What I did was small. I wasn't generating Figma frames. I was asking a language model to pressure-test my thinking — edge cases, interaction logic, the things I hadn't caught on my own. The artifact was always mine. The thoroughness behind it was multi-authored.

By the time the kickoff happened, I'd been ahead of the curve for a year.

The gap the methodology exists to close

My design team killed a feature for privacy reasons. The AI didn't catch it. A designer on the team did. The full story is its own case study; the part that matters here is what the AI missed. It could reason at the surface — workflow, provider needs, clinical framing. It couldn't carry the deployment context. Human expertise killed the feature, not the AI's.

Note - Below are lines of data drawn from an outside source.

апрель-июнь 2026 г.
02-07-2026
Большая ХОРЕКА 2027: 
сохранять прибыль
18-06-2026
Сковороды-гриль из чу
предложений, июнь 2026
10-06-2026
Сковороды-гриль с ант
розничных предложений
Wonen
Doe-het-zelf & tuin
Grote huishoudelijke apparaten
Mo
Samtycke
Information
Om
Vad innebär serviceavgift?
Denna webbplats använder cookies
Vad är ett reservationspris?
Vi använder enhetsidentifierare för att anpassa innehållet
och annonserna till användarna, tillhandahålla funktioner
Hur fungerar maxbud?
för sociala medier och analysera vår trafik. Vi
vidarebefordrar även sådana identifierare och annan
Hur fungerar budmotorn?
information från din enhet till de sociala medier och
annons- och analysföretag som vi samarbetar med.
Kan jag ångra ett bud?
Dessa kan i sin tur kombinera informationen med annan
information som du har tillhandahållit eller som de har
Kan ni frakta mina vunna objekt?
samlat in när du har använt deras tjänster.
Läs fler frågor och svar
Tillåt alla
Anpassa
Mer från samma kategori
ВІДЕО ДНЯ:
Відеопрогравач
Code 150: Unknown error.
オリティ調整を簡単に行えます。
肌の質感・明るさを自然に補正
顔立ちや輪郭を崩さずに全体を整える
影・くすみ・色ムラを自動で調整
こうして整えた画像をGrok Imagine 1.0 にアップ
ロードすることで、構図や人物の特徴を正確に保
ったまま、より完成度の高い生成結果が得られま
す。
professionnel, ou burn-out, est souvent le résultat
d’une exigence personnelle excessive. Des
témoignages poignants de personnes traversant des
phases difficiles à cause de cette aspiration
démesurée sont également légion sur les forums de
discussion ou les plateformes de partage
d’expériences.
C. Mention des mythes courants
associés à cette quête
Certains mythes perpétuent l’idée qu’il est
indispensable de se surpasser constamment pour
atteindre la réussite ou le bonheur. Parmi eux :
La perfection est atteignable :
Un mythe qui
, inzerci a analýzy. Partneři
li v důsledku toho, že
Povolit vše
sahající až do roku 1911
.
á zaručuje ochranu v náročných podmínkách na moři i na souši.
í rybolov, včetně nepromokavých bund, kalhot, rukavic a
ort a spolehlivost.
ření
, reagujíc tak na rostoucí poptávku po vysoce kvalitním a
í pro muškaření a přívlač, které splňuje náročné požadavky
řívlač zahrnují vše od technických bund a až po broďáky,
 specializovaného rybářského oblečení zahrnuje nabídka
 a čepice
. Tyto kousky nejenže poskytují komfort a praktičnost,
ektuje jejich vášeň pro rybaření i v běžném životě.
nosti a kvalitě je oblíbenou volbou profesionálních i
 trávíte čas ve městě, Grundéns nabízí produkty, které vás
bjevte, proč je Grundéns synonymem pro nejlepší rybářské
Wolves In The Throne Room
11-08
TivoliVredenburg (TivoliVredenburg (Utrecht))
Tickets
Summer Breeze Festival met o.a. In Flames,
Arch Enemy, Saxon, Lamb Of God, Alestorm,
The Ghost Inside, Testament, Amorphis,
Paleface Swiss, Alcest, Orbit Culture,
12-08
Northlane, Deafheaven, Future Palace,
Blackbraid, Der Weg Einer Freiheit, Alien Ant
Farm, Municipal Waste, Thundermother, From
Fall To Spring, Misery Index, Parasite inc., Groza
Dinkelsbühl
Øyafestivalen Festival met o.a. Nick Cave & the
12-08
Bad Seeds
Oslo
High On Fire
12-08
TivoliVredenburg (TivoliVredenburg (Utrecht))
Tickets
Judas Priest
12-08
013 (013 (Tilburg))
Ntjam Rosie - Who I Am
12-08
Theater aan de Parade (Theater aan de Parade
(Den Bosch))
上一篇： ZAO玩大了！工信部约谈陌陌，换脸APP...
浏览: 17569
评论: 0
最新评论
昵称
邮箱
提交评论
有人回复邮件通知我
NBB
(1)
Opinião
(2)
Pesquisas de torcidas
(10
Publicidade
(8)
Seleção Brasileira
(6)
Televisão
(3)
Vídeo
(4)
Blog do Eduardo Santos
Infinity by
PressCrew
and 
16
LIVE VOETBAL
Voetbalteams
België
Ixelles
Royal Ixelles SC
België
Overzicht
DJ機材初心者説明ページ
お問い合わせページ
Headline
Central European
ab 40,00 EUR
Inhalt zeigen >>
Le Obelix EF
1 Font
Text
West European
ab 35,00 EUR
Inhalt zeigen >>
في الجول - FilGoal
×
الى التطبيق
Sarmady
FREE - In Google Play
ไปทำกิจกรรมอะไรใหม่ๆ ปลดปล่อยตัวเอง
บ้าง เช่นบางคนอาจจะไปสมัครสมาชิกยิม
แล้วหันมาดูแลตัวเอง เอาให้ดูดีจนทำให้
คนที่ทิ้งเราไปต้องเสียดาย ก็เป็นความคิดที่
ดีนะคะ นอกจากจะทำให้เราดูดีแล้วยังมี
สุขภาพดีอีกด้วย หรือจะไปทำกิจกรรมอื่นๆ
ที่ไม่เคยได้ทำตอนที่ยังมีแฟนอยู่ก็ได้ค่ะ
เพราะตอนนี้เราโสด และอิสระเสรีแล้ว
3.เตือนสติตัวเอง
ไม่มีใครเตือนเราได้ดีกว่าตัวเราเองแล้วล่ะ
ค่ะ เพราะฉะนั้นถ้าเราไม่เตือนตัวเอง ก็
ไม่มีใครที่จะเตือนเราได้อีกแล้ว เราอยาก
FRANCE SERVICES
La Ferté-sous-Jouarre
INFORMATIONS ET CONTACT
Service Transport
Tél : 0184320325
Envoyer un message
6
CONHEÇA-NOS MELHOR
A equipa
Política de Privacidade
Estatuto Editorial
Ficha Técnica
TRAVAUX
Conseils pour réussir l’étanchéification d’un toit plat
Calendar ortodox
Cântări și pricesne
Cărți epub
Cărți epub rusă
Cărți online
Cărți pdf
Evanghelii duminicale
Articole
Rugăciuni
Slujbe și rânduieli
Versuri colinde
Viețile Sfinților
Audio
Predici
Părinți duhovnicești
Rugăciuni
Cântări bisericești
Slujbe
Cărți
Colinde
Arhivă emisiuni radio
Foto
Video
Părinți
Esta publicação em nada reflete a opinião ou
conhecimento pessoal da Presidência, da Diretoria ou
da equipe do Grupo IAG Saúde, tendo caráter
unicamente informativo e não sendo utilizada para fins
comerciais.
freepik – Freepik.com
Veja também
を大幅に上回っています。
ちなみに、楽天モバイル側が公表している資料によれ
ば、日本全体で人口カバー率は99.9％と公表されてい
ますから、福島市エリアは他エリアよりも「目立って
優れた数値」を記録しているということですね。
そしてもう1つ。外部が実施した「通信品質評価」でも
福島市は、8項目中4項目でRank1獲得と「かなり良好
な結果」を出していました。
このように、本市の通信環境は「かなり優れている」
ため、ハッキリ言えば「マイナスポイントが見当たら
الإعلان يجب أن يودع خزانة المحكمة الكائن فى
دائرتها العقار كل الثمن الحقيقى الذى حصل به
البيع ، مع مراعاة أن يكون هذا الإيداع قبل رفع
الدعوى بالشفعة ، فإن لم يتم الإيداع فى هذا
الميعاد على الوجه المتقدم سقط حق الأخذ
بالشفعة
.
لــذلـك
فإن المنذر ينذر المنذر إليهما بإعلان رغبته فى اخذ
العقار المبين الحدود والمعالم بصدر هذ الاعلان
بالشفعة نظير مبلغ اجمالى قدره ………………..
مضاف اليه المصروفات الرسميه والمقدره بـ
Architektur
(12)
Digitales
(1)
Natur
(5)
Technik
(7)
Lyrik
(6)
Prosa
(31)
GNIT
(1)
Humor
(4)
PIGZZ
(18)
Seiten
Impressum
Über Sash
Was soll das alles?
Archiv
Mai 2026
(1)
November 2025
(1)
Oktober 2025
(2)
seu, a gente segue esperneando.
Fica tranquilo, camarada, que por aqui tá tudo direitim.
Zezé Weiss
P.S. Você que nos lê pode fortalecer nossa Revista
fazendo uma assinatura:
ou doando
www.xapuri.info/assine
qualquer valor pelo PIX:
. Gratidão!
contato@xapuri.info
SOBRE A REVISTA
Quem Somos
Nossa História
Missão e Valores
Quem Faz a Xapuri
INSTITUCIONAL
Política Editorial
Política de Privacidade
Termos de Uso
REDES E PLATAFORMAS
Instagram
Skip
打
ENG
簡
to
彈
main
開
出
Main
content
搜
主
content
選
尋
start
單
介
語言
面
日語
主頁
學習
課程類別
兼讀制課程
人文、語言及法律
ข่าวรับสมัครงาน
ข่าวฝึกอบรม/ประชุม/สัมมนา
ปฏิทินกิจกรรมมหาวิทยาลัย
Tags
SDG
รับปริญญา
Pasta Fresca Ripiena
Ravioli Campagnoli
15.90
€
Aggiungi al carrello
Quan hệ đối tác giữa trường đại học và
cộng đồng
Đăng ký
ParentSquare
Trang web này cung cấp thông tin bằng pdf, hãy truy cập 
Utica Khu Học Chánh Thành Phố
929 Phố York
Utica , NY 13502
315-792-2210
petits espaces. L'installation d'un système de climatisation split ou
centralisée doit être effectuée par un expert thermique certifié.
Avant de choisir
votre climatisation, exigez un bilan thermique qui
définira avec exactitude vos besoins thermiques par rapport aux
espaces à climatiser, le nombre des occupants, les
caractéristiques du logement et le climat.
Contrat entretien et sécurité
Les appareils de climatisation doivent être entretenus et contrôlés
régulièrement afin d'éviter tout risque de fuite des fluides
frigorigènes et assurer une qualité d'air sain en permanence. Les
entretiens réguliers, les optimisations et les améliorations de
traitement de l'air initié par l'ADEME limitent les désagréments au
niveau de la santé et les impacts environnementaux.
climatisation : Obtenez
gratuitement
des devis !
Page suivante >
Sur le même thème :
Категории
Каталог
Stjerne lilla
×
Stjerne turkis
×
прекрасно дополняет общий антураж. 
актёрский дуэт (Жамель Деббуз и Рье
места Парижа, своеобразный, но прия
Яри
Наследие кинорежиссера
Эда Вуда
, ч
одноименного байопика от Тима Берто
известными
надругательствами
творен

Domain Foundation is a bet that the why can be captured in a form a model can use, so that the judgment of people like my colleague doesn't walk out the door when they do. (now that I'm on the other side of this, I have a whole new set of thoughts and questions about that)

Design teams whose expertise is encoded — literally, as a retrievable knowledge base tied to the generation pipeline — will do work that doesn't look like everyone else's. Design teams whose expertise lives only in people's heads will produce outputs a PM with a good prompt can already reproduce. That gap is going to decide which design organizations matter a few years from now.

What the MVP proved

An engineer on the project built the vector database, the MCP, and the tooling to query it. We connected the pipeline to ChatGPT 5.4 and ingested three real corpora: Oracle's Human Factors research, the team's role profiles, and Oracle's internal accessibility guidelines. Links to additional internal research hung off the rest.

The first test was small. We asked the system for information about a user persona we'd ingested. It answered accurately. Retrieval worked. The corpus was real.

The second test was the one that mattered. We fed the system a persona plus a matching role profile, along with the context from an ongoing team conversation about a component pattern — something we'd been talking about but had not yet designed. We asked it to produce the pattern. It did a respectable job. The reasoning the team had been doing for weeks came back as a concrete artifact in seconds, shaped by the institutional context we'd given the model access to.

What it didn't do was render correctly against the design system. Figma Make, at the time, couldn't reliably enforce a design system library built in Figma design — the output we got needed substantial rework to match the real component library. The reasoning layer worked. The production layer was the bottleneck, which is why the toolchain question became a live one.

The layoff ended the project early. What we had was a working MVP and two tests demonstrating the core claim — institutional context, encoded and retrievable, shapes what a model produces — was real.

Where this sits

This is methodology, not product. It's hard to demo. Half the value is in what you choose to put in the knowledge base, and the choosing is the expertise — not the structure. I'm generalizing the healthcare-specific examples so the same methodology can travel to other high-stakes domains. Healthcare made the thinking sharp, but the work isn't healthcare-specific. It applies anywhere the design decisions have consequences.

The formal project Domain Foundation came out of was in active development when the layoff ended it. What I'm carrying forward is the pattern.

The people I find myself talking to now are ones who've arrived at the same realization I did eighteen months ago: default models produce default output, and if you want design that reflects real institutional insight, you have to put that insight somewhere the model can actually reach. They're early in asking the question. I'm further along in answering it, because I spent a year and a half building toward it inside a real enterprise product. Those conversations are where the work is sitting right now.

The college habit — learning tools before the institution caught up to them — landed, this time, on the problem I think matters most in design for the next decade. Domain Foundation is the mature expression of twenty-five years of that habit. It's also just one answer to a problem that's going to need many.